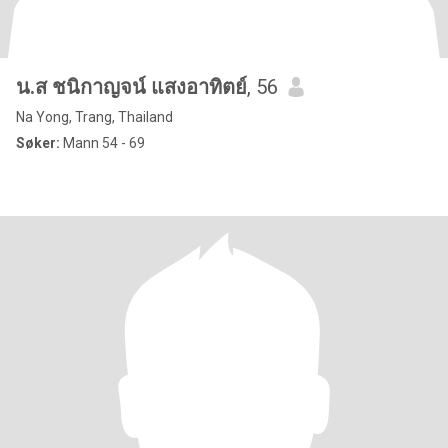
น.ส ชนิกาญจน์ แสงอาทิตย์
, 56
Na Yong, Trang, Thailand
Søker:
Mann 54 - 69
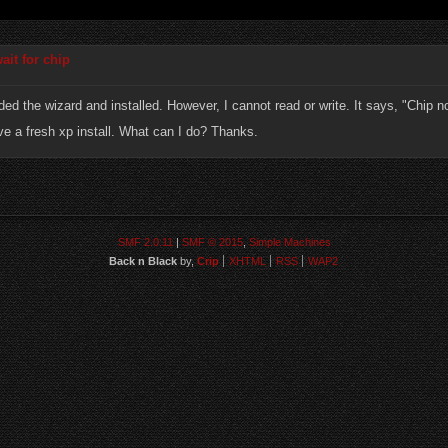
ait for chip
ded the wizard and installed. However, I cannot read or write. It says, "Chip n
ve a fresh xp install. What can I do? Thanks.
SMF 2.0.11
|
SMF © 2015
,
Simple Machines
Back n Black
by,
Crip
XHTML
RSS
WAP2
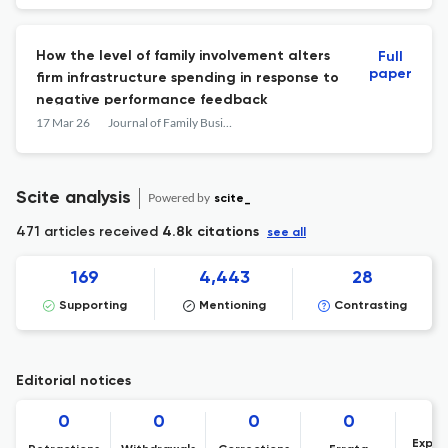
How the level of family involvement alters
Full
paper
firm infrastructure spending in response to
negative performance feedback
17 Mar 26
Journal of Family Business Management
Scite analysis
Powered by
scite_
471 articles received
4.8k citations
see all
169
4,443
28
Supporting
Mentioning
Contrasting
Editorial notices
0
0
0
0
Expre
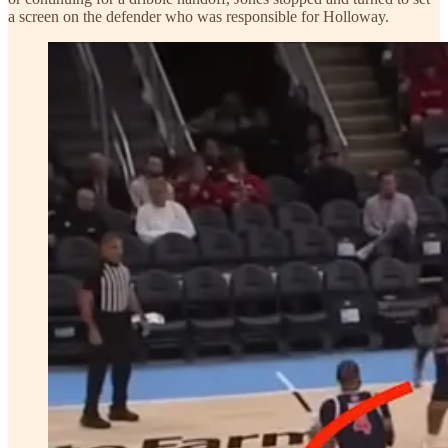
a screen on the defender who was responsible for Holloway.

» Task goal
Your copy should hold only the lines from the one containing "Scite analysis" through the last line of the listing, both included, retyped exactly and free of pictures.

» Answer for the task
Scite analysis
Powered by
scite_
471 articles received
4.8k citations
see all
169
4,443
28
Supporting
Mentioning
Contrasting
Editorial notices
0
0
0
0
Expre
a screen on the defender who was responsible for Holloway.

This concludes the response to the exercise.